The threat to Australia’s critical infrastructure was brought to light in June when Prime Minister Scott Morrison revealed that local governments and industry were facing a sustained digital assault. Attacks on the industrial sector are not unique to Australia. In fact, both the Federal Bureau of Investigation and National Security Agency issued warnings that foreign actors are persistently attacking Operational Technology (OT) networks in the United States and beyond.
Australian firms using OT are especially vulnerable because of the faith put in one particular “security” measure – air gapping. This is where OT systems are isolated from the outside world to reduce exposure and prevent attacks. When the current Covid-19 situation eventually subsides in Australia and employees return to their offices, many of them will reconnect devices such as laptops, headphones, radios, smart tags amongst others that use Bluetooth, FM frequency signals, and Near Field Communication (NFC). Radio signals emitted by Bluetooth can invisibly penetrate perimeter defences and render air gaps useless, even when organisations believe they are protected.
Dispelling the air gap myth
In recent years, many organisations across multiple industries have opted to make their OT systems smarter and more efficient by linking them with IT networks. This is not without risk as melding IT and OT systems can make the latter vulnerable to attack because malicious actors can use the IT network as a conduit to the OT network and vice versa.
Typical OT environments are made up of a mix of devices – at least 20% of which are standard IT hardware and software. When companies introduce or accelerate IT and OT convergence by implementing an Industry 4.0 initiative, the percentage of IT equipment resident within the OT world can increase to as much as 40%.
While some organisations embrace this convergence, others have remained sceptical for strategic, technical or business reasons, choosing to keep OT systems isolated through air-gapping.
Air-gapping is perceived to be bullet-proof as OT systems are physically isolated from IT networks.

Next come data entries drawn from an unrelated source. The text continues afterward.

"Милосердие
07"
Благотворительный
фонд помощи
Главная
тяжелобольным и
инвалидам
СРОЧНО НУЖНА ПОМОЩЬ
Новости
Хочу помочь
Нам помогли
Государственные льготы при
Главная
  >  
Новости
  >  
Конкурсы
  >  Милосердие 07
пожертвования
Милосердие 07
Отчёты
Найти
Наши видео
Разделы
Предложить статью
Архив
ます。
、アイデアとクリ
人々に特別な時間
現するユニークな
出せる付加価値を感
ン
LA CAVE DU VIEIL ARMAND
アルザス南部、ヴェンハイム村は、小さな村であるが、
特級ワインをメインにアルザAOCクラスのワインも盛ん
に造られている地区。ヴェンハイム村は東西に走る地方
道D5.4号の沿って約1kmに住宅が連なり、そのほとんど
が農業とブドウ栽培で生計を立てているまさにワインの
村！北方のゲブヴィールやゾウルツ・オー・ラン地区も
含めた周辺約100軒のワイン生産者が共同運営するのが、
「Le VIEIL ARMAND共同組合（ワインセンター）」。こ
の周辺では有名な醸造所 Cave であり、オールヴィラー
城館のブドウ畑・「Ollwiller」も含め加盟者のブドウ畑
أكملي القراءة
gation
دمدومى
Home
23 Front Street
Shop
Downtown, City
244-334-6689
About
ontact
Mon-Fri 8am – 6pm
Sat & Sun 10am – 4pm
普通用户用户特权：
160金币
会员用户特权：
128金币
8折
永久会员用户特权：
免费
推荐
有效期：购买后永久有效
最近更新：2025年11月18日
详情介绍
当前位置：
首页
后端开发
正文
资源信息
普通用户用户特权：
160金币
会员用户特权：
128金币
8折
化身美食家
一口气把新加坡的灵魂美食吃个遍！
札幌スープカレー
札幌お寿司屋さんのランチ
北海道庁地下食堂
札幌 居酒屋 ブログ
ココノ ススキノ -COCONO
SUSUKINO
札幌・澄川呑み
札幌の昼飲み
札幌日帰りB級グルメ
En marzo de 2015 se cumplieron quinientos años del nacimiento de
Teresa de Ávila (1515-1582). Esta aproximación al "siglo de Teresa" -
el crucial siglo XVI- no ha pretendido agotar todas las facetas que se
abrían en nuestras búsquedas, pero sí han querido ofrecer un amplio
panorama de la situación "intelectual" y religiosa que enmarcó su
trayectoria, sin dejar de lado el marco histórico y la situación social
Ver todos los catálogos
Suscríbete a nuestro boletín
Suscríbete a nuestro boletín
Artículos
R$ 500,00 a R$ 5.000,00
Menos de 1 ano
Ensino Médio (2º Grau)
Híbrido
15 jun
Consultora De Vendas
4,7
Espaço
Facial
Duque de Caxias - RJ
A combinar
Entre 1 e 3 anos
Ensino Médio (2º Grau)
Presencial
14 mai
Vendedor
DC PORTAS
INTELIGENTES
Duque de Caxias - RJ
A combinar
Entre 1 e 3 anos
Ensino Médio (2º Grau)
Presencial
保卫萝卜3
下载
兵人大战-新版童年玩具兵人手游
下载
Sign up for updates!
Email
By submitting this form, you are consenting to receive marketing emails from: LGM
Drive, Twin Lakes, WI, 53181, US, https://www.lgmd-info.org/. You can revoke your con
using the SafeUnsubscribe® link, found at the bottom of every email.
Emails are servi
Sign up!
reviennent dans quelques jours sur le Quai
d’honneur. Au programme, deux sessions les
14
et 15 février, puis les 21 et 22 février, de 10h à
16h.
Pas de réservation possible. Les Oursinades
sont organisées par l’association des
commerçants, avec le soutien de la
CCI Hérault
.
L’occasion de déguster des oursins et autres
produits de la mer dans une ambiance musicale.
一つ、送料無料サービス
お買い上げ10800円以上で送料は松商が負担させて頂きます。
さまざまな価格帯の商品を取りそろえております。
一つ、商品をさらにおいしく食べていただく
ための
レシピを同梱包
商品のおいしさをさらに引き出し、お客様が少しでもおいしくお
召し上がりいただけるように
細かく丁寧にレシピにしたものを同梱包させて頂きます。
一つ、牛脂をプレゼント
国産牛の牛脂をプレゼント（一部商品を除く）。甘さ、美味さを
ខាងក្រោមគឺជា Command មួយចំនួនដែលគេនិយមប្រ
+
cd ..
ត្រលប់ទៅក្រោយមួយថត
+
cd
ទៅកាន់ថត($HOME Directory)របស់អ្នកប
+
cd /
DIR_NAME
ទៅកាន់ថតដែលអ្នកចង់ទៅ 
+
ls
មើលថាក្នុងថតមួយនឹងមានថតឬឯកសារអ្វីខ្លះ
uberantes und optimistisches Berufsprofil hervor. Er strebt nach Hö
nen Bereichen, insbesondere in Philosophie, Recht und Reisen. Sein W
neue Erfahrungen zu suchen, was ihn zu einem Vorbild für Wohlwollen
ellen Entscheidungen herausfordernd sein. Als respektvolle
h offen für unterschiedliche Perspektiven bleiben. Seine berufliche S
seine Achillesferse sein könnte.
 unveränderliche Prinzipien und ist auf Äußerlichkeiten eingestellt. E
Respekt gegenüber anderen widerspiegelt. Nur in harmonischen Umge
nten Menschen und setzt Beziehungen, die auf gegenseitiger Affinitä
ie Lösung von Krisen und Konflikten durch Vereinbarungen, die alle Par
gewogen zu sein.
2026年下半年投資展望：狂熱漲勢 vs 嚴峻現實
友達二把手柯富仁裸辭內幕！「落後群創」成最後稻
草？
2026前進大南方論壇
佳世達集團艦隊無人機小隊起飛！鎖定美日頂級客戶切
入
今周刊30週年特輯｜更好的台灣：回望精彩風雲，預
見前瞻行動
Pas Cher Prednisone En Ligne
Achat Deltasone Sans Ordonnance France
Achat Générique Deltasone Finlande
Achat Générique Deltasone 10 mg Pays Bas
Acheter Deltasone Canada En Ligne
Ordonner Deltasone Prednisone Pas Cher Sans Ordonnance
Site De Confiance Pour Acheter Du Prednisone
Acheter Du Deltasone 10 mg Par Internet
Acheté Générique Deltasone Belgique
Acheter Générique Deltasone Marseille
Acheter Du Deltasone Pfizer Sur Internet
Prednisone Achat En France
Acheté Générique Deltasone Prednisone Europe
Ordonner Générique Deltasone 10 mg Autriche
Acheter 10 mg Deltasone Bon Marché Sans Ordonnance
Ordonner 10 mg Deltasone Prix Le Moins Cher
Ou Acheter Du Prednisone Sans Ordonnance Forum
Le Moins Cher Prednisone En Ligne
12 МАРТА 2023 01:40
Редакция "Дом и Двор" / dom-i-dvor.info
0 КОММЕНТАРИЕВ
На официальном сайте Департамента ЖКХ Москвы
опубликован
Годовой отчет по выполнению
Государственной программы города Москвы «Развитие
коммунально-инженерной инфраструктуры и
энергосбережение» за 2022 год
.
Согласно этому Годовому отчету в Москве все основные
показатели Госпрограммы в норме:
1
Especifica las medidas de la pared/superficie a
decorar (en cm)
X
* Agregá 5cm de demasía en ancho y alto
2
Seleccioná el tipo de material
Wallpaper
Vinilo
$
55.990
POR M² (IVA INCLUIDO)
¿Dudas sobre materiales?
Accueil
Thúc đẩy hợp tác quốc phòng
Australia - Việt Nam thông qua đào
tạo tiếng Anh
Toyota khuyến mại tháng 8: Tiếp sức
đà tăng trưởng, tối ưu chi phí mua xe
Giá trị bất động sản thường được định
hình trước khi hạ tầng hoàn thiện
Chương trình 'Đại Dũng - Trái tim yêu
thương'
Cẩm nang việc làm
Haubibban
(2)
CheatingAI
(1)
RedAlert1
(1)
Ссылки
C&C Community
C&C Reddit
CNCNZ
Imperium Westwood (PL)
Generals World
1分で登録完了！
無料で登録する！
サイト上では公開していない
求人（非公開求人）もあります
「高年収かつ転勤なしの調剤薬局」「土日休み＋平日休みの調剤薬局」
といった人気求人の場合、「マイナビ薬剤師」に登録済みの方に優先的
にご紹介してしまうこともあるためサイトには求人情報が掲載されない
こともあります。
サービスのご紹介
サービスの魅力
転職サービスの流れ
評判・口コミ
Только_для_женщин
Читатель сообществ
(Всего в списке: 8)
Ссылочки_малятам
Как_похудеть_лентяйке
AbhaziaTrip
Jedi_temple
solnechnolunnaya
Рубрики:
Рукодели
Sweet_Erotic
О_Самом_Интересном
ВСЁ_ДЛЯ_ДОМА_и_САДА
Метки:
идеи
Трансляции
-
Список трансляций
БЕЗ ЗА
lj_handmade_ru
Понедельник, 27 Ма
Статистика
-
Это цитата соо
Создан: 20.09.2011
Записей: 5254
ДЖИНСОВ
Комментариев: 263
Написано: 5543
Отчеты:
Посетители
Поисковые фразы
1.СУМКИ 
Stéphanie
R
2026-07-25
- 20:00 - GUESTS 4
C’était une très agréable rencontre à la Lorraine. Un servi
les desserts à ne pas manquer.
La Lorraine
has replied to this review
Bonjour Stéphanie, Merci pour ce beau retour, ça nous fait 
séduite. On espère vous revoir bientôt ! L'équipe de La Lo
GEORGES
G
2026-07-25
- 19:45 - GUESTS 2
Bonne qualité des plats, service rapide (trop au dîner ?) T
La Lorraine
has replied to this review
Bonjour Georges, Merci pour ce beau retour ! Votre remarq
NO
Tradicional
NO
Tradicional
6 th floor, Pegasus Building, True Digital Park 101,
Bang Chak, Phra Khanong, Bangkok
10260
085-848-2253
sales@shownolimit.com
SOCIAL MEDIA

Unfortunately, the reality is that there’s still a number of attack vectors for air-gapped networks. Something as seemingly harmless as a malware-bearing thumb drive or compromised laptop can permanently destroy even the most stringently enforced air-gap – in what’s known as “accidental convergence.”
Can wireless connectivity bring you down?
The last several years, and certainly the last several months, have seen an increase in the number of employees using personal devices in the workplace, from mobile phones to keyboards and mice. While these can seem harmless, there’s a single technology on many of these devices that can pose a significant threat – Bluetooth.
Earlier this year, a new Bluetooth vulnerability was disclosed, codenamed BIAS (Bluetooth Impersonation Attacks). In 2019 the same researchers discovered the KNOB (Key Negotiation of Bluetooth) vulnerability. BIAS allows one device to impersonate another, while KNOB causes Bluetooth peers to establish ‘weak keys.’ These vulnerabilities can be exploited to penetrate air-gaps by using employee-owned devices. The ubiquity of Bluetooth also means that hundreds of millions of devices suffer from these weaknesses, the vast majority of which go unpatched.
There are several possible attack scenarios when it comes to Bluetooth bypassing the air gap. One is that Bluetooth could be used to connect to an intelligent device, perhaps a keyboard connected to a PC or laptop. Most modern computers support Bluetooth-out-of-the-box which make them vulnerable to KNOB/BIAS attacks. Another attack scenario is Bluetooth being used as a pathway to the internal network. For example, a PC can be compromised if an employee connects a compromised mobile phone via a USB cable. Connections of this nature create a direct path between the outside world, the PC, and possibly the entire internal “air-gapped” network.
It’s key for organisations to mitigate these risks as best they can. Within industrial environments, risk can be mitigated by performing an audit for Bluetooth-enabled devices and disabling these devices – which removes the possibility of an attack. Organisations should also implement policies that prohibit employees from connecting personal devices to the OT network in any way, including via USB, which reduces the risk of a compromised device being leveraged as a vehicle to attack the network.
Protecting Australia’s industrial sector from the inside and out
The early days of the pandemic have shown the critical role the procurement and supply industry plays. Ensuring supply chain resilience wherever possible make essential goods and services available to Australians.
While external forces are outside of organisations’ control, it’s important that they do not ignore the internal risks facing their business. The risks that employee-owned devices can pose cannot be underestimated and organisations need to implement the right policies and procedures to minimise their exposure and risk of attack through these devices.